Unveiling the Formation of Inclusions and Their Impact on Scintillation Performance in Sr Codoped LaBr₃:5%Ce Crystals

Sr²⁺ codoped LaBr₃:Ce³⁺ scintillation crystals exhibit exceptional performance in various radiation detection applications, achieving near-theoretical energy resolution (2%) through optimized codoping strategies. However, the substantial doping concentrations required (0.35–0.7 mol %) introduce significant challenges in crystal growth, particularly defect formation, which limits large-scale production and practical application. Herein, this study investigates SrBr₂-induced defect dynamics during crystal growth with a focus on the role of inclusion defects in degrading scintillation performance. The inclusion density increases along the crystal growth direction and follows the matrix-controlled morphological evolution, eventually forming well-defined polyhedral morphologies with equilibrium hexagonal prism bounded by {1000} and {1010} facets. Constitutional supercooling-induced interface instabilities emerge as the primary mechanism driving inclusion formation.

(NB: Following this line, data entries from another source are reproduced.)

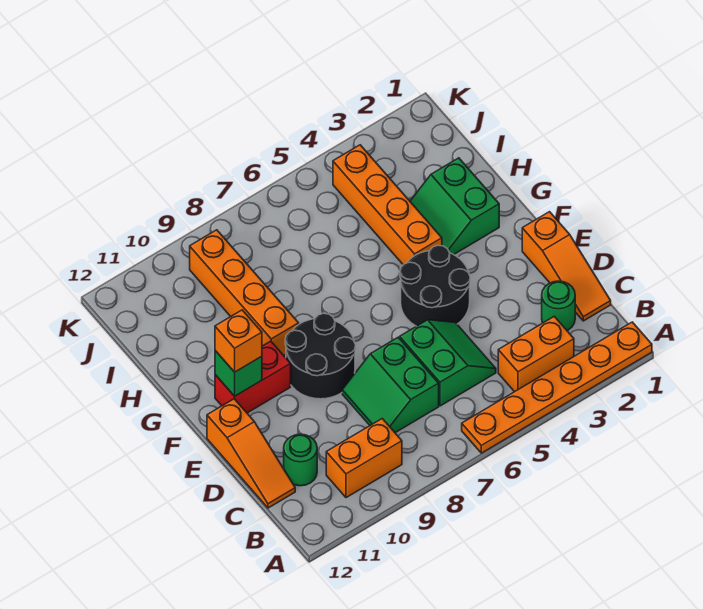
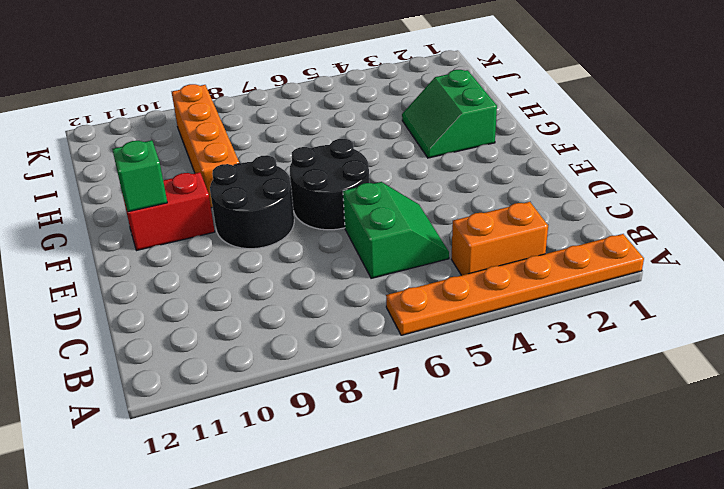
black round brick E6:F7 level 1 -> black round brick E4:F5 level 1
none -> orange brick B9:B10 level 1
none -> orange slope C1:E1 level 1 top E
none -> green round brick C2 level 1

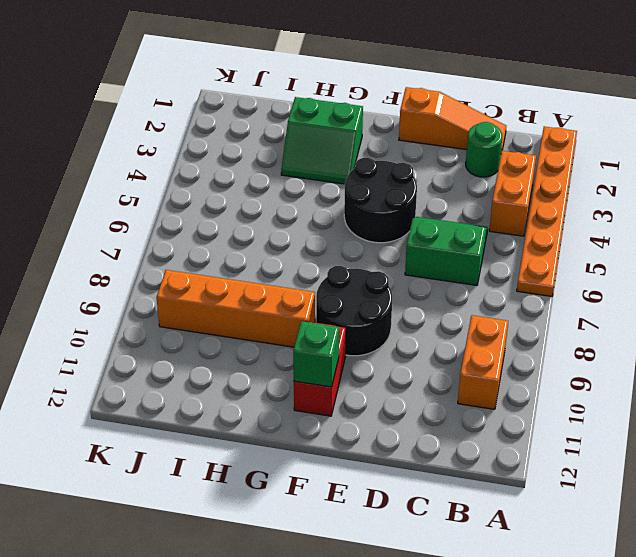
none -> green slope C7:D8 level 1 top 7
none -> green round brick C11 level 1
none -> orange slope C12:E12 level 1 top E

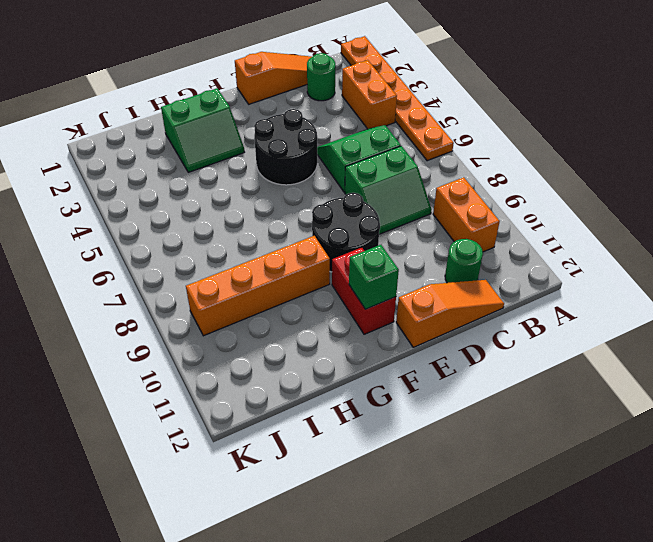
none -> orange brick G4:J4 level 1
none -> orange brick F11 level 3

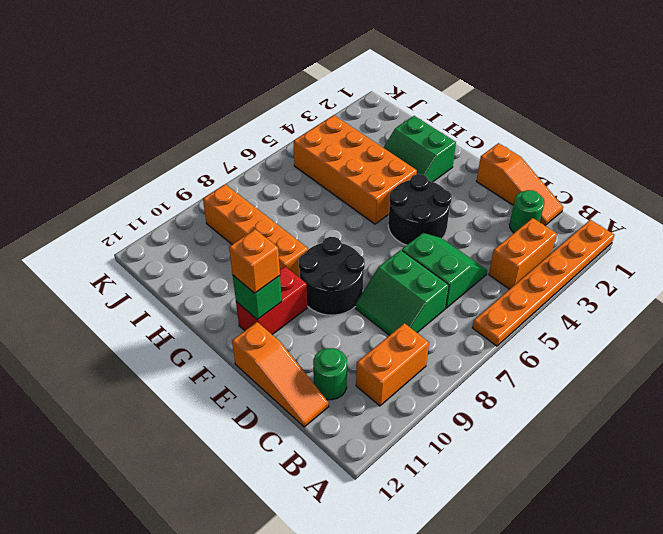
orange brick G4:J5 level 1 -> orange brick G4:J4 level 1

Crucially, increasing inclusion density along the growth direction leads to enhanced photon scattering, significantly reducing transmittance, light output, and energy resolution─from 2.69 to 5.9%. In addition, the scattering of scintillation photons by inclusion introduced an additional slow decay component in the scintillation time profile. By leveraging these insights, we optimized growth parameters to suppress this instability, achieving improved crystal quality with an energy resolution of 2.44%@662 keV─a significant improvement compared to conventional methods. These observations quantitatively reveal the influence of macroscopic inclusions, establish a comprehensive framework for macroscopic defect engineering in LaBr₃-based scintillators, and further provide effective strategies for control and optimization of metal halide scintillators.